--- Information provided ---
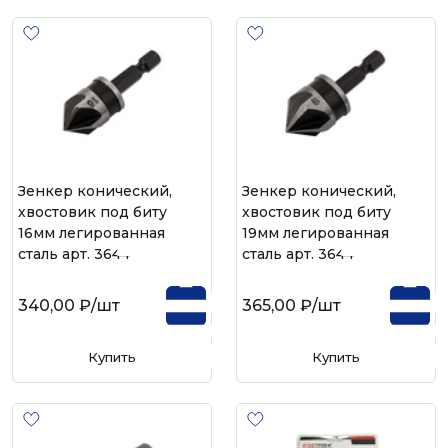
Зенкер конический,
Зенкер конический,
хвостовик под биту
хвостовик под биту
16мм легированная
19мм легированная
сталь арт. 36446
сталь арт. 36447
340,00 ₽
/шт
365,00 ₽
/шт
Купить
Купить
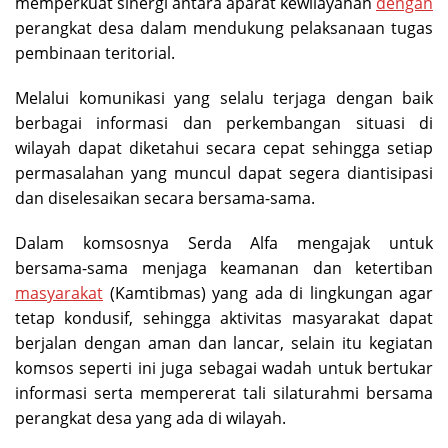
memperkuat sinergi antara aparat kewilayahan
dengan
perangkat desa dalam mendukung pelaksanaan tugas
pembinaan teritorial.
Melalui komunikasi yang selalu terjaga dengan baik
berbagai informasi dan perkembangan situasi di
wilayah dapat diketahui secara cepat sehingga setiap
permasalahan yang muncul dapat segera diantisipasi
dan diselesaikan secara bersama-sama.
Dalam komsosnya Serda Alfa mengajak untuk
bersama-sama menjaga keamanan dan ketertiban
masyarakat
(Kamtibmas) yang ada di lingkungan agar
tetap kondusif, sehingga aktivitas masyarakat dapat
berjalan dengan aman dan lancar, selain itu kegiatan
komsos seperti ini juga sebagai wadah untuk bertukar
informasi serta mempererat tali silaturahmi bersama
perangkat desa yang ada di wilayah.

--- Work item ---
How many lines in the items above contain the string "secara"? Tally them and reply with the number alone.

--- Response to this task ---
2